Dove si evidenzia questo spostamento?

Lo vediamo con il decreto sulle liste d'attesa, lo vediamo soprattutto con la contrazione dell’investimento nei servizi pubblici, in particolar modo negli enti locali. Lo vediamo nella crescita sempre più ricorrente da parte delle amministrazioni a forme di partenariato pubblico-privato nella gestione dei servizi alla persona, oppure nel ritorno all’esternalizzazione di parti di attività delle amministrazioni centrali che non riescono più a gestire alcuni servizi strategici, dall’informatica al recupero crediti. Siamo di fronte a una pubblica amministrazione che arretra, andando verso l’esternalizzazione e la privatizzazione.

Allora, a fronte del calo degli investimenti e della privatizzazione strisciante, quali sono le iniziative e gli impegni che la Funzione pubblica Cgil prende con i lavoratori e le lavoratrici che rappresenta?

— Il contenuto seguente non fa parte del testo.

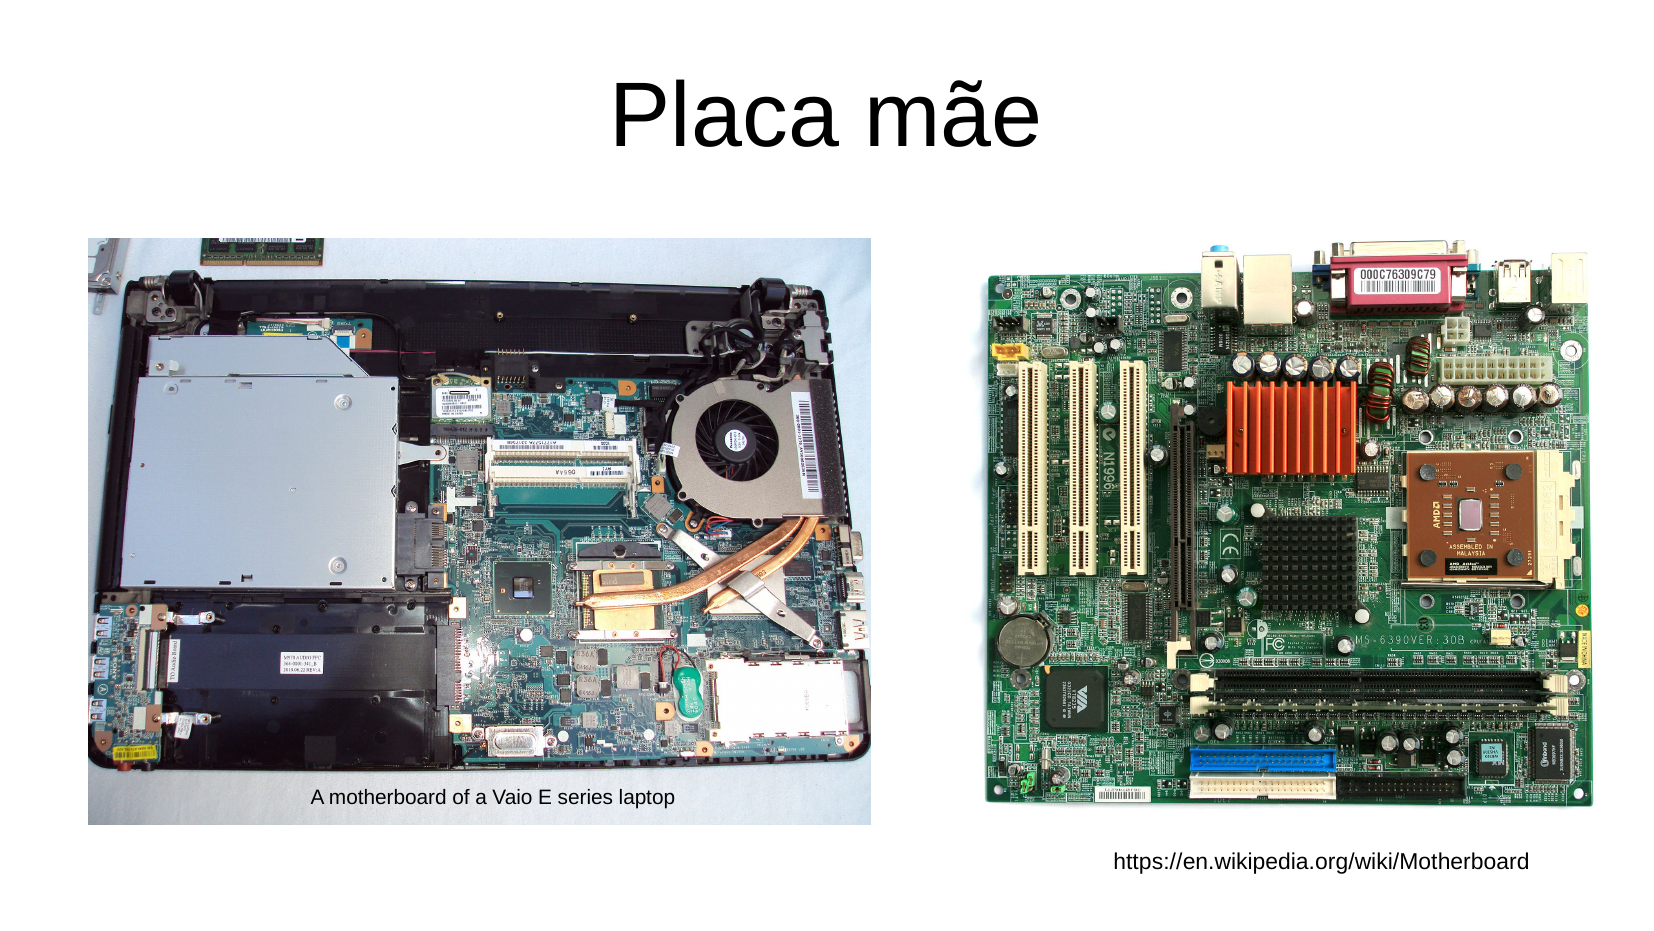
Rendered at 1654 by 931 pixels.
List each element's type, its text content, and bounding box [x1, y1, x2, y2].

All’indomani della firma separata del contratto della sanità, abbiamo già convocato l'attivo delle delegate e dei delegati eletti Rsu della sanità pubblica, concordando con loro le tappe di una possibile mobilitazione. Il 30 giugno è convocato un attivo unitario, insieme alla Uil della sanità, per avviare un percorso di assemblee nelle aziende per la costruzione di una mobilitazione che ovviamente guarderà alla legge di bilancio, sia sul finanziamento del Fondo sanitario nazionale sia sul capitolo che riguarda la vertenza sul salario e sul rinnovo del contratto. Siamo molto attivi anche nel settore delle funzioni centrali: il 30 giugno e il 1° luglio, insieme ad altre organizzazioni sindacali, promuoveremo una mobilitazione nazionale del sistema della giustizia, dove ci sono 12 mila lavoratori precari, il cui contratto scade il 30 giugno 2026, e il governo ha dichiarato che non ha alcuna intenzione di stabilizzarli. Infine, dopo il tavolo per il rinnovo del contratto delle funzioni locali, decideremo quale percorso di mobilitazione fare visto che, al di là della propaganda, neanche in questo caso il governo ha intenzione di fare passi avanti. Per tutte queste ragioni, avendo come duplice obiettivo da un lato quello di portare avanti la vertenza sui rinnovi dei contratti e sugli adeguamenti salariali all'inflazione, dall'altro quello di un investimento straordinario nei servizi pubblici, la mobilitazione continua.